In legal terms, the right of substitution is a statutory right of all parties except the state. It is the right to change the presiding court official with or without cause.

Judges are usually given cases randomly within a jurisdiction (unless there is only one judge in a jurisdiction, in which case they receive all cases). The right of substitution does not give a litigant the right to choose a judge, just the random selection of another judge in the jurisdiction. If the right is exercised in a jurisdiction with one judge usually a judge from a neighboring jurisdiction will take the case, although on occasion a Reserve Judge or Commissioner may be used.

==Right of substitution with cause==

The right of substitution, where applicable, may be exercised by criminal and juvenile defendants and all parties in a civil action. Substitution for cause can be for any bias a judge may have in the case, such as an association with a party (family, friendship or even stock ownership), having made vocal comments in the past on the topic at trial, etc.

The right of substitution with cause does not have a limitation on the number of times it may be called for, such that parties may exercise the right until they find a neutral judge. Substitution with cause may be moved for at any time after a party realizes a bias exists. However many jurisdictions require the right be exercised within a certain time after the bias has been discovered by a party or else the right will be waived, often 30–60 days.

This right rarely must be exercised by parties, as judges will usually raise the bias sua sponte and recuse him or herself from a case before a party may even have known of the conflict of interest.

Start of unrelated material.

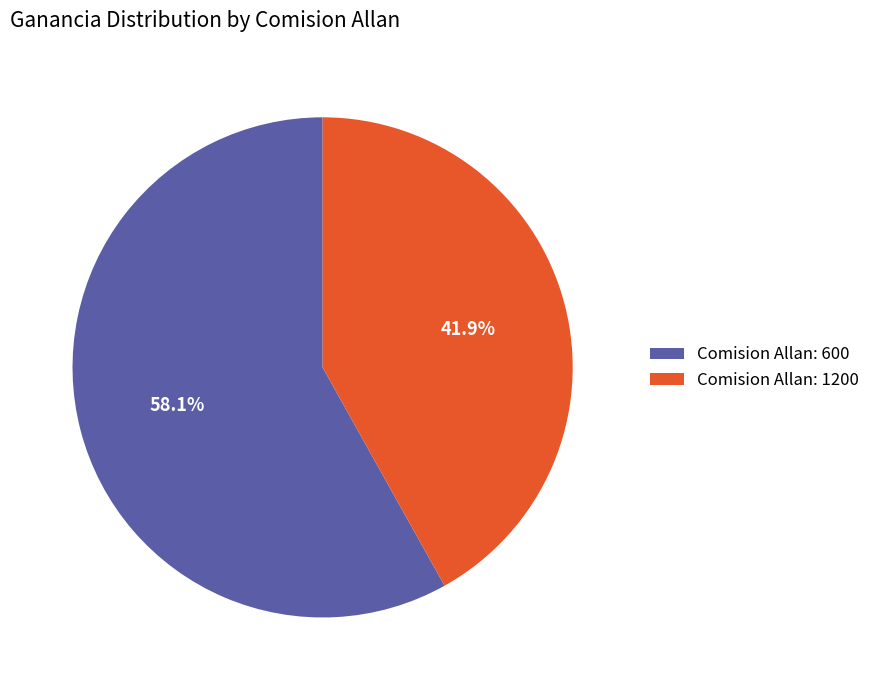

What percentage do Comision Allan: 1200 and Comision Allan: 600 together represent?

100.0%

==Right of substitution without cause==

The right of substitution without cause is only applicable in some US States and not in the federal court system. It is uncommon outside the United States. This right may only be used once per case whereas the right of substitution for cause may be used until a neutral judge can be found.

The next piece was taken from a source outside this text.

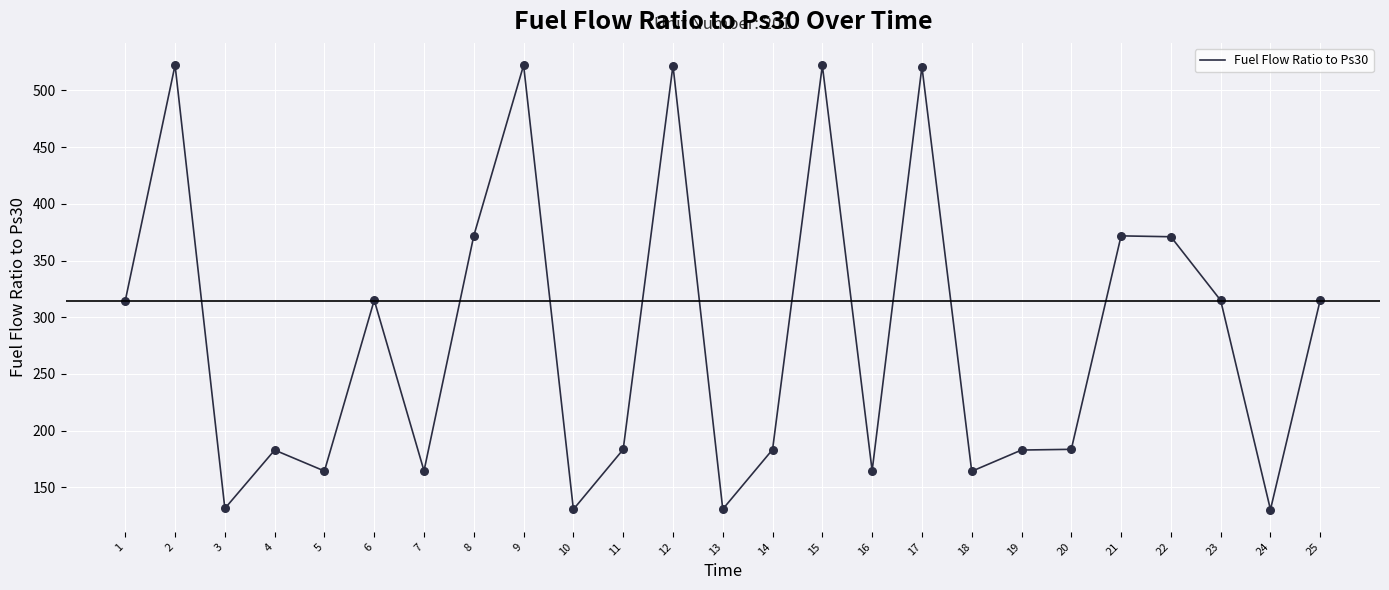

Between 12 and 4, which is larger?

12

Substitution without cause must be moved for prior to the first order by a judge. It can therefore be moved for in civil court after complaints and answers have been filed but prior to the first order, often a scheduling order for discovery procedure. In criminal or juvenile courts the right may be exercised after arraignment or indictment but before a preliminary hearing. Sometimes the motion must be made a certain number of days before the "prelim" or scheduling order is held.